Other people were much faster than I was in getting there. My legs felt dream-heavy and I snapped at them to move faster. It felt as though the space between my son and me kept stretching and each step took two to cross. By the time I arrived the new baby wanted out, and Solomon had a thin trickle of blood headed down his face.

“Are you…?” I tried to ask.

“As long as you are.” He was completely unhurt, except for a twig that had stuck into his forehead. At the healer’s orders, and all at once, the village split into two groups. One carried me above their heads to my house, like a war hero. The others helped Solomon out of the tree. He was carried home in the arms of the quiet man whose name many people could not remember.

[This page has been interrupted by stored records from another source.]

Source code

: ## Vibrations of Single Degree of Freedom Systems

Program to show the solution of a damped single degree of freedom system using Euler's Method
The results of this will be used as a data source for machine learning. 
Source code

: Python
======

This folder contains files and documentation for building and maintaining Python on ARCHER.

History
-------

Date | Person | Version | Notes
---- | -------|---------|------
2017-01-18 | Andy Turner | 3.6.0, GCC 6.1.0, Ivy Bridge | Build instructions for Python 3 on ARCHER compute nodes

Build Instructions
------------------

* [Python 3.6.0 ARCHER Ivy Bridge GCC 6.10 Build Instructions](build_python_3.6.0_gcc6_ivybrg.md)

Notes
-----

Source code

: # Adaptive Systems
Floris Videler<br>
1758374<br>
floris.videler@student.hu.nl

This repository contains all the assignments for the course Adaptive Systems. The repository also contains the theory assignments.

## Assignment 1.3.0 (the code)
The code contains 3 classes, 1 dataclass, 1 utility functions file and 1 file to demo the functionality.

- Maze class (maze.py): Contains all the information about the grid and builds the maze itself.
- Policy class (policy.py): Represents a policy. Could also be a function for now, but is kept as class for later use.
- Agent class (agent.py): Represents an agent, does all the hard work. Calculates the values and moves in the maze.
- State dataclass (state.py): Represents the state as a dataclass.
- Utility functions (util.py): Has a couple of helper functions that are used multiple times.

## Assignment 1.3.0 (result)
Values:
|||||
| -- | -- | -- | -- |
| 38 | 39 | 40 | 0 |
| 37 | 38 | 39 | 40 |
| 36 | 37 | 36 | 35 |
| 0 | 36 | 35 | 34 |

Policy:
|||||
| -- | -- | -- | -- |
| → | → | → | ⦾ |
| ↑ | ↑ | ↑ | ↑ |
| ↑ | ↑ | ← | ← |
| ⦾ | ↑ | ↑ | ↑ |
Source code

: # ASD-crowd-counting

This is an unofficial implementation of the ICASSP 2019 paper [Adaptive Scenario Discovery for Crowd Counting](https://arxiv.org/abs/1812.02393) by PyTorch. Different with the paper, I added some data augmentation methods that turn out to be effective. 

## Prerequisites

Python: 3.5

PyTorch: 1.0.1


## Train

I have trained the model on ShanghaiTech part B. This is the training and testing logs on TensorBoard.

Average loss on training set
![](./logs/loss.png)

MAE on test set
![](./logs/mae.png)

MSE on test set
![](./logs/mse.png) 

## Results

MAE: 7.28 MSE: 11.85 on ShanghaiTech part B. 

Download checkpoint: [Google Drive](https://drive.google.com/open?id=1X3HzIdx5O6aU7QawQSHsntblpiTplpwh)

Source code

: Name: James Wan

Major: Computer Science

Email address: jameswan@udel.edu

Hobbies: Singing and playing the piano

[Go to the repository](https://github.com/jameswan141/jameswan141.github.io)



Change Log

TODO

My people stood in a clump outside the house in the sun listening to the sounds of birth — my wailing, the gentle words of the healer, and my wailing again.

“Is Solomon all right?” I kept asking, and the healer told me again and again that he was perfectly fine.

“He is excited to meet his little brother or sister,” he said.

Igor came running through the front door, his arms flying at his sides. “Another baby?” he yelled, as if this were the first he had heard of it. He tripped on his way over the threshold, falling onto his knees, then nervously turned to wave. “I’m fine!” he yelled to the well-wishers. “Another baby!” And he closed the heavy door.

Igor did not come to my bedside. He went into the closet, took out his best suit, black and pristine, and he put it on. He polished his shoes. Igor put on a sharp hat. He wanted the baby to believe that his father was a strong and capable man, a strong and capable father. The outfit, he seemed to believe, would be the first indication. He sat down on a chair outside the room where I could see his back and the rim of the hat. He held his hands on his lap. I like to imagine he was thinking of ways to impress the baby right away, prove that it had been worth the journey.